POSTED: April 4, 2013 12:35 a.m.

Hall County applied in March for a federal grant to study a program to support reintegration of recently released inmates into society, county officials said.

The Justice Department grant, called The Justice and Mental Health Collaboration Program, totals $50,000.

Jessica Robinson, grants manager for Hall County, said if awarded, those funds would help create an advisory council and part-time overseer to explore the feasibility of such a program over one year.

“(The members will) spend that time looking at other programs, researching other funding sources, things like that, and come up with what we want to do,” she said.
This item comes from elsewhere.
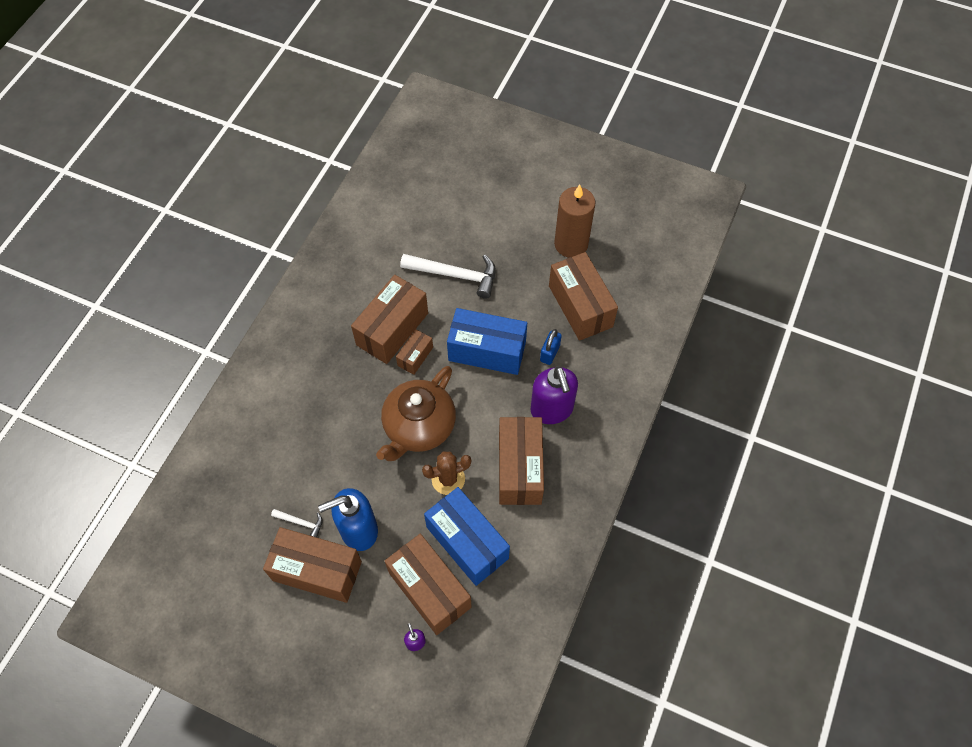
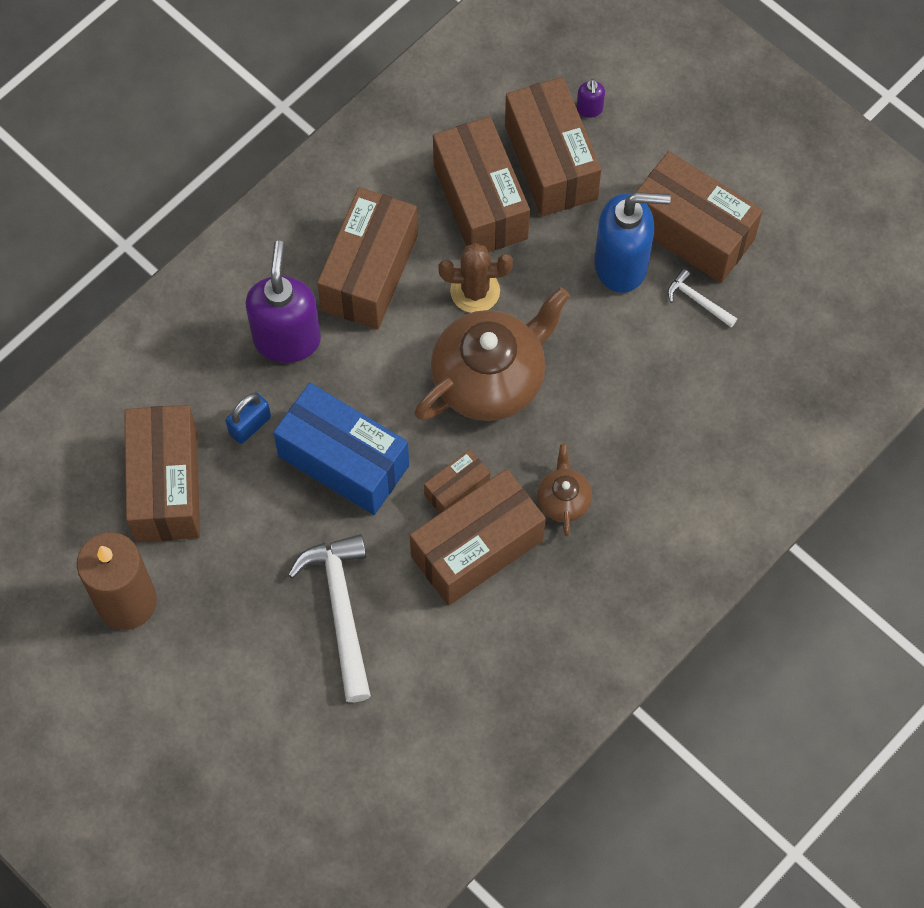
camera: 160 degrees left, 5 degrees up
white hammer [400,254,496,299] -> white hammer turned 45 degrees clockwise [288,534,371,702]
blue box [424,487,510,586] -> brown box [433,116,530,252]
none -> brown teapot [537,444,592,536]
It’s an idea that’s been floating around in various agencies, Robinson said.

“The courts and the sheriff’s office and Hall County had been looking at this and wanting to do (it) for quite some time,” Robinson said. “The new warden, Walt Davis — it’s kind of his background. These are things he’s familiar with, so when we saw that this grant was available, we applied.”

Judge Jason Deal serves on Superior Court in Hall and Dawson counties.
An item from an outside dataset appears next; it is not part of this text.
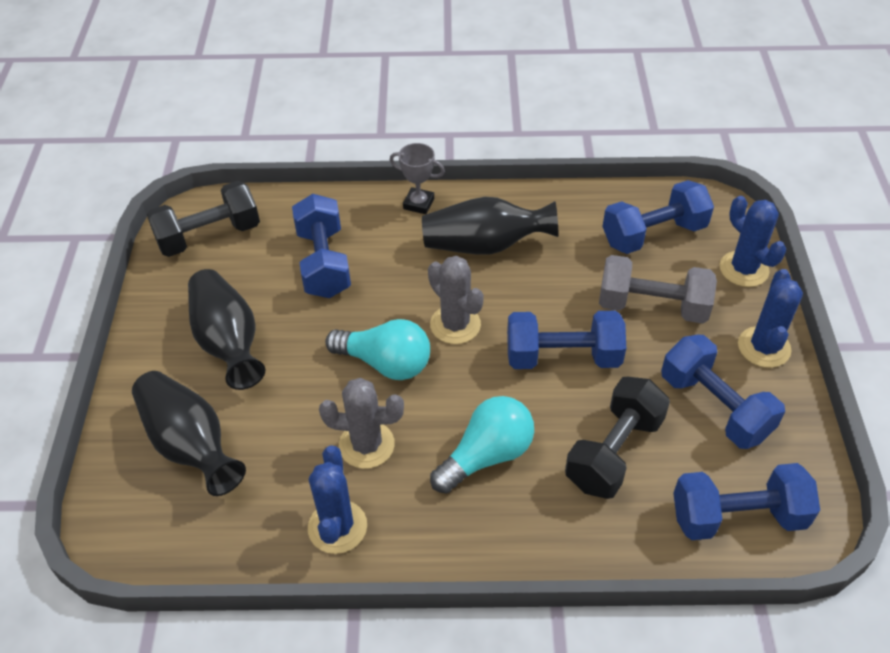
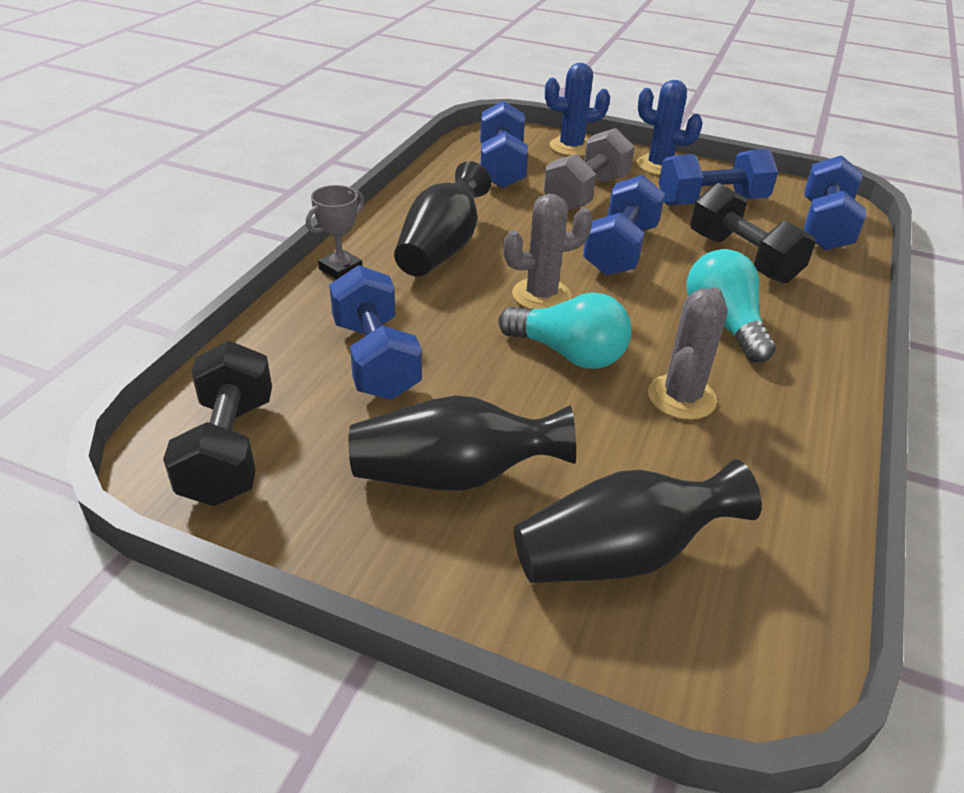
camera: 70 degrees left, 10 degrees down
blue dumbbell [292,194,351,298] -> blue dumbbell turned 60 degrees clockwise [329,265,422,400]
blue cactus [308,446,367,554] -> none
turquoise light bulb [325,319,430,380] -> turquoise light bulb turned 75 degrees clockwise [498,292,632,369]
Deal said that within his own legal career, he’s been disappointed to see the same names pop back up in the system.

“I’ve been defense attorney, a prosecutor and a judge, and there’s some people whom I have defended, prosecuted and judged,” he said.
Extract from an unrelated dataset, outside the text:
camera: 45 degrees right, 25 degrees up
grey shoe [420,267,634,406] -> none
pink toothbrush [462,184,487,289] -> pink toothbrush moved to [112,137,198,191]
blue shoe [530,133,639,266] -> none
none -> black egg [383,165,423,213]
The re-entry to society, he said, can be a big hurdle.

“Unfortunately right now when somebody gets released, they get 25 dollars and a bus ticket and are told when they’re to meet with their parole or probation officer,” Deal said. “You can imagine how hard that would be.”

Deal oversees the drug court program, which at its inception, was a relatively new idea. Re-entry programs fill a similar space, he said, and having an accountability court under the umbrella of Treatment Services could make the program ideal.

“There are only a few of these throughout the nation. ... Hall County is in a unique situation where it would (be) workable here,” he said. “And part of what the study would be is figuring out what would it be like here and where it would fit in.”

It could look similar to drug court or mental health court, Deal said. Judge Kathlene Gosselin has been another advocate of pursuing the grant; Gosselin runs the mental health court.

“The idea is to take inmates returning to the community and reintegrate them into our community, so by the time they get into Hall County and get established, it makes it more likely they’ll find employment and less likely they’ll reoffend,” Deal said.

“The goal is to make sure we transition them in a way that they have the appropriate counseling, getting appropriate medications, employment, suitable place to live, etc.”

He noted other county programs, such as the work release program run by the sheriff’s office, have the common goal of reducing reincarceration and facilitating the routes to become productive members of society.

“We have a lot of pieces. If we put them together in the right way, I think it would make the recidivism come down significantly,” he said.

Recidivism is a term for persons who have been convicted and reoffend.

The target group for such a re-entry program, Deal said, is not “super-high-risk offenders,” but repeat violators or violators with underlying mental health issues, for example.

“We want to get them on the right road,” he said. “We’ve been pretty progressive on trying to find solutions, and pretty successful in the past. The Multi Agency Narcotics Squad is a great example of cooperation and its effectiveness with a goal to reduce recidivism.”

Robinson said federal grant applications typically take three to four months of consideration before a decision is returned.